WASHINGTON, DC — The survival benefit for contralateral prophylactic mastectomy among women who do not have aBRCA gene mutation is less than 1% at 20 years, a new computer model suggests.
"We hope that by providing women with accurate and easily understood information about the potential benefits of contralateral prophylactic mastectomy, this may impact current trends," said Pamela Portschy, MD, from the University of Minnesota in Minneapolis.
These findings, which come at a time of increasing demand for the procedure by women with cancer in one breast, were presented here at the American College of Surgeons 2013 Annual Clinical Congress.
"This model provides long-term survival information to physicians and their patients when discussing breast cancer risk-reduction strategies," Dr. Portschy explained.
Her team used published data to compare the risks for contralateral breast cancer and mortality with and without prophylactic mastectomy in women 40 to 60 years of age with early-stage breast cancer and without the high-risk BRCA mutation. The analysis took age, breast cancer stage (I or II), and estrogen-receptor status into account.
Gains in life expectancy with prophylactic mastectomy ranged from less than 1 month in a 60-year-old woman with estrogen-receptor-positive, stage II breast cancer, to 6.3 months in a 40-year-old with estrogen-receptor-negative stage I disease.
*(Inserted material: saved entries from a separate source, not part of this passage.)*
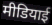
मीडियाई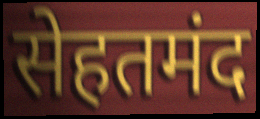
सेहतमंद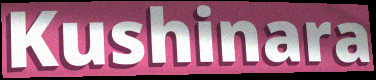
KushinaraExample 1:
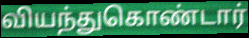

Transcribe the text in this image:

வியந்துகொண்டார்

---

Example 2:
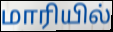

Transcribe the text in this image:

மாரியில்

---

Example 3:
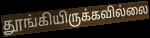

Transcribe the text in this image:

தூங்கியிருக்கவில்லை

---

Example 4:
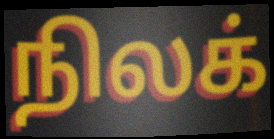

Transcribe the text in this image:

நிலக்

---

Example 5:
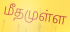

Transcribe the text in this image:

மீதமுள்ள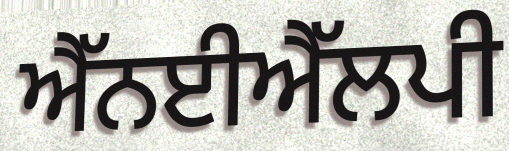
ਐੱਨਈਐੱਲਪੀ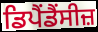
ਡਿਪੈਂਡੈਂਸੀਜ਼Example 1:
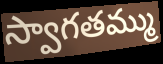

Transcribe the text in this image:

స్వాగతమ్ము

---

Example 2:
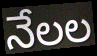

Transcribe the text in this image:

నేలల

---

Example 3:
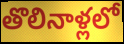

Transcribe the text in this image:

తొలినాళ్లలో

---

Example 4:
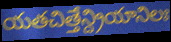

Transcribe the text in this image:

యతచిత్తేన్ద్రియానిలః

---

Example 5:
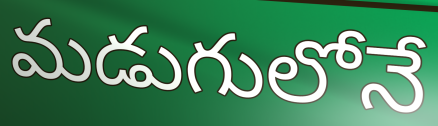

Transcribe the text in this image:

మడుగులోనేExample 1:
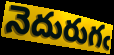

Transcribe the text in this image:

నెదురుగఁ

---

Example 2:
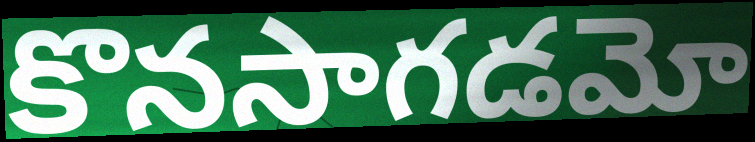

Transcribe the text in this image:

కొనసాగడమో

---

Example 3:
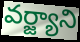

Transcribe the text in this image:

వర్జ్యాని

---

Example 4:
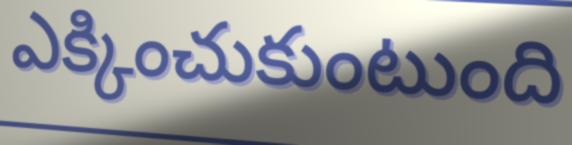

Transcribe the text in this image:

ఎక్కించుకుంటుంది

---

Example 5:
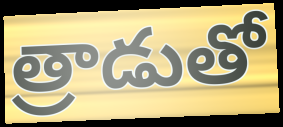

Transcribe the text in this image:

త్రాడుతో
The absolute overall difference in survival at 20 years ranged from 0.36% to 0.94% for the 2 patient groups.
For the majority of women, there is not a good oncological reason to do a prophylactic mastectomy," study discussant Isabelle Bedrosian, MD, from the University of Texas M.D. Anderson Cancer Center in Houston, told Medscape Medical News. "The risk of cancer in the other breast is low, there are alternative options other than surgery for many women, and in many instances, there are other causes of mortality that are greater than breast cancer," she said.
But, Dr. Bedrosian added, one limitation of the study is that it didn't take into account factors such as comorbidities and family history of breast cancer, which also influence a patient's risk calculation.
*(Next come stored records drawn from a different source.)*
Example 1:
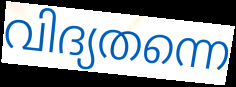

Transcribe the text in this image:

വിദ്യതന്നെ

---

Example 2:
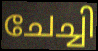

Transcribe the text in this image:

ചേച്ചി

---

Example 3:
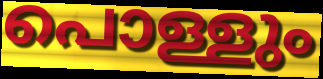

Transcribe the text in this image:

പൊള്ളും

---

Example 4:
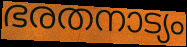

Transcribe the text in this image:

ഭരതനാട്യം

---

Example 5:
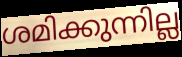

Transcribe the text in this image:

ശമിക്കുന്നില്ലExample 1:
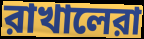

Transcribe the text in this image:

রাখালেরা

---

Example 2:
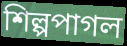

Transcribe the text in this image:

শিল্পপাগল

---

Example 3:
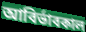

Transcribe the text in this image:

আবির্ভাবকাল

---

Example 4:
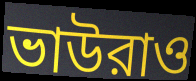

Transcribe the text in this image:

ভাউরাও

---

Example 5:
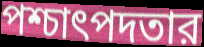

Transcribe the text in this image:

পশ্চাৎপদতার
Speaking to reporters, Todd Tuttle, MD, chief of surgical oncology at the University of Minnesota, said that approximately 20% of women in the United States who have cancer in one breast undergo double mastectomies. This is a dramatic increase from about 1% in the 1990s, he said during a news conference.
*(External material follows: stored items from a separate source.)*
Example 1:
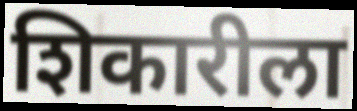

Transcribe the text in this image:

शिकारीला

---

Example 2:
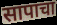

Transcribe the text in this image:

सापाचा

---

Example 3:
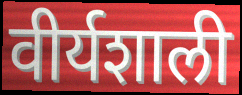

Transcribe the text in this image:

वीर्यशाली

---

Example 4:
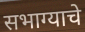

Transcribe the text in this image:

सभाग्याचे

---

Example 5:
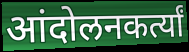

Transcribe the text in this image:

आंदोलनकर्त्यांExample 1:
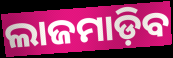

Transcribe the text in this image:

ଲାଜମାଡ଼ିବ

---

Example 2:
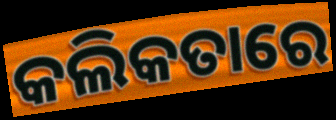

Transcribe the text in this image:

କଲିକତାରେ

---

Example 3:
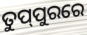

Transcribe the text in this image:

ତୁପ୍‌ପୁରରେ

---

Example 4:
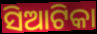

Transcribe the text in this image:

ସିଆଟିକା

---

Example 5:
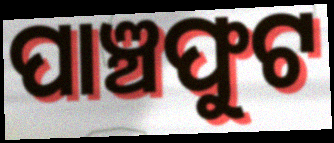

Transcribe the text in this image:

ପାଞ୍ଚଫୁଟ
Possible reasons for the increase, Dr. Tuttle noted, include improved mastectomy and breast reconstruction techniques, awareness of genetic breast cancer, and publicity about celebrities who undergo the procedure. However, "we're also concerned that women have misperceptions about their risk of contralateral breast cancer and the potential survival benefits of having both breasts removed," he added.
Misperceptions
Dr. Tuttle explained that previous data from his group suggest that women without the BRCA mutation estimate their risk to be about 30% to 40% at 10 years, which is the risk for women with the BRCA mutation. In fact, the risk without the mutation is only 4% to 5%.
He added that it's important to distinguish between a patient who has just been diagnosed with breast cancer and someone like Angelina Jolie, who has theBRCA mutation but does not have cancer. "She had a long time to decide what to do," he pointed out. "If you don't have breast cancer but you have the mutation, you have time. But generally women with a diagnosis of breast cancer don't have that luxury."
"I still do a lot of double mastectomies, but I hope that my patients are informed," Dr. Tuttle said.
"I do point out to my patients there's really no need to do this," Dr. Bedrosian told Medscape Medical News. "In some cases, that registers and in many cases it doesn't. We respect patient choices and patient autonomy. If they ultimately choose prophylactic mastectomy after much discussion and review, we move forward."
She added that "there's clearly a disconnect between rational decision-making and emotional decision-making. That's a hard thing for the medical profession to overcome with just a conversation about the data. I think we need to explore more structured conversations, and perhaps better tools like decision aids, which have been shown to be an important adjunct to help patients make more reasoned decisions. I think that's what we really need to explore to better align the data with patient choice."
Dr. Portschy, Dr.Bedrosian, and Dr.Tuttle have disclosed no relevant financial relationships.
American College of Surgeons (ACS) 2013 Annual Clinical Congress. Presented October 7, 2013.